La siguiente noticia de elpais.es es esclarecedora respecto a lo que está sucediendo en torno al conflicto Israel-Líbano. Israel proclama su victoria. No puede hacer otra cosa, puesto que la victoria militar en sí no va a obtenerla. De cara a su opinión pública tendrá que obtener una victoria, sino militar, mediática por lo menos. En el fondo está patente una realidad: que la política de confrontación israelí (contra Siria, contra Líbano, contra los palestinos y contra el mundo en general) no va a conseguir que aquel estado vaya a obtener seguridad. Más bien al contrario.

La victoria militar será por tanto de Hezbolá. Lo dije hace varios días. Y ahora es más patente aún. Israel no ha conseguido militarmente su objetivo. Y a pesar de que lo intenta conseguir mediante las negociaciones, cada vez lo tienen más difícil. Acabarán por finalizar su ofensiva, sin ningún logro efectivo, y con varias matanzas muy graves a sus espaldas, y de camino, con una mayor inseguridad.

Dos aspectos deben llamar nuestra atención respecto al futuro. En primer lugar, ¿cuántas matanzas más cometerá Israel una vez quede demostrada su incapacidad militar para doblegar a Hezbolá? La de Qana fue tan sólo la primera. Hemos de temer que sucedan otras más. Afirmó Israel que concedería una tregua en sus bombardeos durante 48 horas en el sur de Líbano. Bombardearon primero el este del país. Y después, sin el menor miramiento, el sur. Así de ruines son. Y así de poco les importan la vida de los inocentes. Es más parece que le incomoda que vivan los inocentes. Debe ser un legado de su Antiguo y Sangriento Testamento.

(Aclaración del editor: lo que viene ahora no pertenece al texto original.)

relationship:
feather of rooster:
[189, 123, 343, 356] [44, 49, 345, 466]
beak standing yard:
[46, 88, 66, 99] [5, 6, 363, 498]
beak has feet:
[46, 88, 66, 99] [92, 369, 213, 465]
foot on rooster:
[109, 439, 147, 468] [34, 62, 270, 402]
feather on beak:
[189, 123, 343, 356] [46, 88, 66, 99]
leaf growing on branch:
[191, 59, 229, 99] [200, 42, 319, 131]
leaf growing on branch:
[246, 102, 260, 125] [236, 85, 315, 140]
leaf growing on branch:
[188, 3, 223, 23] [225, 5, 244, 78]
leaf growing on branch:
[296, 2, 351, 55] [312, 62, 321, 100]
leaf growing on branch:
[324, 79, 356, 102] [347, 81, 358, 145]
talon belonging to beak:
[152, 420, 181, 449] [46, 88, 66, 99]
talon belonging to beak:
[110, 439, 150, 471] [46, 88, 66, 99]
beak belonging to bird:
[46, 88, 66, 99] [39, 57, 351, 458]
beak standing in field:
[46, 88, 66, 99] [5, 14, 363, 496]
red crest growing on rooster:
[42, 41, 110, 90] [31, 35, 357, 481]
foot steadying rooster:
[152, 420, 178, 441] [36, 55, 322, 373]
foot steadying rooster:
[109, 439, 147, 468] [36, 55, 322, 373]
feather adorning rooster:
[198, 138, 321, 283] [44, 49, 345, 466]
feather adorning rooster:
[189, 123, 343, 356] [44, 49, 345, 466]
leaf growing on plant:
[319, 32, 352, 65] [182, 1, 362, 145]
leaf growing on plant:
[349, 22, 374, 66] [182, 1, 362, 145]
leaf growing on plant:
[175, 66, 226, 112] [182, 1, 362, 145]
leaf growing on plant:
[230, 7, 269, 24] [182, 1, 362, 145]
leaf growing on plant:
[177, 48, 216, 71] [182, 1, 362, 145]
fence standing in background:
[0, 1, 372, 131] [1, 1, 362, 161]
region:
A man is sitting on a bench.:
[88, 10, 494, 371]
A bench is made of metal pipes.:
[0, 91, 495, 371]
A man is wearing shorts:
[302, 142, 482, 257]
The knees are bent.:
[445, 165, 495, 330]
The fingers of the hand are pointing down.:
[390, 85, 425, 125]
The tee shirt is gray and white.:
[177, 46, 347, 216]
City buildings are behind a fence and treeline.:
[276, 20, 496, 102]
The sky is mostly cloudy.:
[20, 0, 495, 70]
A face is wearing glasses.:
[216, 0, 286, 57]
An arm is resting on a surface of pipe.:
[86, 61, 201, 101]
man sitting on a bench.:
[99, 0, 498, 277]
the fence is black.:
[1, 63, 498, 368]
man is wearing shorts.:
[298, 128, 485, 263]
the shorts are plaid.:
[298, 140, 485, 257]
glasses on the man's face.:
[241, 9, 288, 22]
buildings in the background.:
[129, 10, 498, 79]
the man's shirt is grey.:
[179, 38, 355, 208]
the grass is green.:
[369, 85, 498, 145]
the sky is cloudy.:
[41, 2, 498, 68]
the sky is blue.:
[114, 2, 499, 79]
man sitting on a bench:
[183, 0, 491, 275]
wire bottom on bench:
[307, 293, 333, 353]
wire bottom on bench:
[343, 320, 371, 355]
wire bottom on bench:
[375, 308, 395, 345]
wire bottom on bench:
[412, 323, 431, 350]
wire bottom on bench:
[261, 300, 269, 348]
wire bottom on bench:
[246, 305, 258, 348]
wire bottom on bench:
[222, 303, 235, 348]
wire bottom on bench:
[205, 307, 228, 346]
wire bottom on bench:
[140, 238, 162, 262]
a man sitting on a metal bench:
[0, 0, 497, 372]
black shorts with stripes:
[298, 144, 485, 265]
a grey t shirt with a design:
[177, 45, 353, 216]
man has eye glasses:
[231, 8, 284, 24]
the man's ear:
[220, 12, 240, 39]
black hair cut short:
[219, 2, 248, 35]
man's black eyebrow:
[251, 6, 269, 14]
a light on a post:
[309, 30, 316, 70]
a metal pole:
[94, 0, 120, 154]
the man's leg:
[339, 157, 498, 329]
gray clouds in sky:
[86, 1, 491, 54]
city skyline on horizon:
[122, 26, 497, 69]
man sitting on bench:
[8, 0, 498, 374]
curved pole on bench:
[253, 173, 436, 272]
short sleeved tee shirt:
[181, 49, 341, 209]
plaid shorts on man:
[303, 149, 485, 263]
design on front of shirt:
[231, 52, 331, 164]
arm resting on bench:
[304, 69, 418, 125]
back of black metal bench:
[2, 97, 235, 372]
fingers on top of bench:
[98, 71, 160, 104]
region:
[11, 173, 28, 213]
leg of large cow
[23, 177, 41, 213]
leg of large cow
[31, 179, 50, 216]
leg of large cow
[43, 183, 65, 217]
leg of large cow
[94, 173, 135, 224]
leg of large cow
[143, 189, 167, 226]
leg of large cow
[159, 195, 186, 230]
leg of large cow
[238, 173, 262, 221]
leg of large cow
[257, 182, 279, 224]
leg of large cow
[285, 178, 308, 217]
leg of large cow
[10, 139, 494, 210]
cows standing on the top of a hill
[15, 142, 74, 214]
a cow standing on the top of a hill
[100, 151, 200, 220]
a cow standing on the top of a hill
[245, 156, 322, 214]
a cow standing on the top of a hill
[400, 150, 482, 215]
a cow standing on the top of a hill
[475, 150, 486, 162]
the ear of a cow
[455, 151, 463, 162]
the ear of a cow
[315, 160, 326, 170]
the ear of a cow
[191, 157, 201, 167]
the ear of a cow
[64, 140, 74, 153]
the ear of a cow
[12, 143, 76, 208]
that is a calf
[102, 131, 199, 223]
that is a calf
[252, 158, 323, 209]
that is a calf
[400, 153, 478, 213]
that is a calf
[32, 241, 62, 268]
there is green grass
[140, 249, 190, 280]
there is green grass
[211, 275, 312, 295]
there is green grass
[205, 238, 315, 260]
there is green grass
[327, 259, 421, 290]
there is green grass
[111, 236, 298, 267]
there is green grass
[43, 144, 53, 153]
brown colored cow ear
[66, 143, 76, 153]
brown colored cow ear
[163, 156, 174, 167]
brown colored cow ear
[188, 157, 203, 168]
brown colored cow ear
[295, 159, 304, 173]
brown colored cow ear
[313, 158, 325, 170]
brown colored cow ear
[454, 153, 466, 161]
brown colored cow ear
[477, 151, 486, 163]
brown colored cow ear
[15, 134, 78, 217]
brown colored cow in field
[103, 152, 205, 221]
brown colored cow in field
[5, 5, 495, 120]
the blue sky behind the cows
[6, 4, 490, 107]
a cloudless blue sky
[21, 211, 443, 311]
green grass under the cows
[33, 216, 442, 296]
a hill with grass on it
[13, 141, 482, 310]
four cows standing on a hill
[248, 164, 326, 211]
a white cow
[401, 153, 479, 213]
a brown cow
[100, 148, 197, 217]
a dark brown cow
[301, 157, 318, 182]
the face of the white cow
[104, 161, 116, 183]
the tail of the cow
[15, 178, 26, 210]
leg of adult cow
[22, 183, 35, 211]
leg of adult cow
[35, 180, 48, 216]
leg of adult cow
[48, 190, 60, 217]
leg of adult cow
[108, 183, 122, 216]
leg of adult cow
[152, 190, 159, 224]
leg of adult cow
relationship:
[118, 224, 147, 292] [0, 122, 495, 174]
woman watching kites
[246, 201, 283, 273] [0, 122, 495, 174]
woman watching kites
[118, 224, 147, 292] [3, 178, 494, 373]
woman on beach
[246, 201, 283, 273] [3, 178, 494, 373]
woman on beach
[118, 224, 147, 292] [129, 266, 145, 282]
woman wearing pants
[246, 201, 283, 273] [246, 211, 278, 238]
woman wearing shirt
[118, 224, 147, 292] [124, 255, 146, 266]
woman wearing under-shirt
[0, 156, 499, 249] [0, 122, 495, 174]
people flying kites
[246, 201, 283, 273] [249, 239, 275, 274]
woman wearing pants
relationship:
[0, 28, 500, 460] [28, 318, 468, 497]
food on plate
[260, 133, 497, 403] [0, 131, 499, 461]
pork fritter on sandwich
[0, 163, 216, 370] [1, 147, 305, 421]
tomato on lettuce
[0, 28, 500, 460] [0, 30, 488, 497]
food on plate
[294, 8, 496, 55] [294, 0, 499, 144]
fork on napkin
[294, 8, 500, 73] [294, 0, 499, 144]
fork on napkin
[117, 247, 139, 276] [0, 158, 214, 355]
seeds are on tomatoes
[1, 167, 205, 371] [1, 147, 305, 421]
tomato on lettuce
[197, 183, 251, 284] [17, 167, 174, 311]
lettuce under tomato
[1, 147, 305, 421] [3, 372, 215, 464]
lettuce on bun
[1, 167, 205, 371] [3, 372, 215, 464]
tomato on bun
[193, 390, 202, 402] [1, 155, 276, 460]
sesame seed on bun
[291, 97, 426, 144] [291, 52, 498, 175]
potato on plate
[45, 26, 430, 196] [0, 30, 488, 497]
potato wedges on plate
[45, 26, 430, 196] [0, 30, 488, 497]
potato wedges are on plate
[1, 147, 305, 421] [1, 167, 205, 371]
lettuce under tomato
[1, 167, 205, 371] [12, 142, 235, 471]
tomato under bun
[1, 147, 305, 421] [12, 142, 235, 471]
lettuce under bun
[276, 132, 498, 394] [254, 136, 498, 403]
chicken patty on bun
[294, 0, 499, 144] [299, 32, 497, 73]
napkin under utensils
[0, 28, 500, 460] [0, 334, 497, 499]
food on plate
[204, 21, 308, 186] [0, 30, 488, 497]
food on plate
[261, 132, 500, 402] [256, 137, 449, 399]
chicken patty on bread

Otro aspecto a analizar es el papel de la comunidad internacional. A pesar de lo escandaloso de la actuación israelí, su gobierno aún tiene notables apoyos. Dos, para ser más exactos, pero decisivos por desgracia: Gran Bretaña y Estados Unidos. Estos dos estados manipularán todo lo posible cualquier resolución de la ONU. Aún así, creo que poco importa. En Oriente Medio importa en el fondo bien poco lo que diga la ONU. Ahí están las resoluciones contrarias a la ocupación israelí de los territorios palestinos que nadie recuerda siquiera. Sin embargo, será interesante observar en esta ceremonia de la confusión que desborda al máximo organismo internacional cuál será la postura oficial que se tomará. A pesar de las tropelías israelíes, mucho nos tememos que seguirán dándole alas a esa panda de asesinos.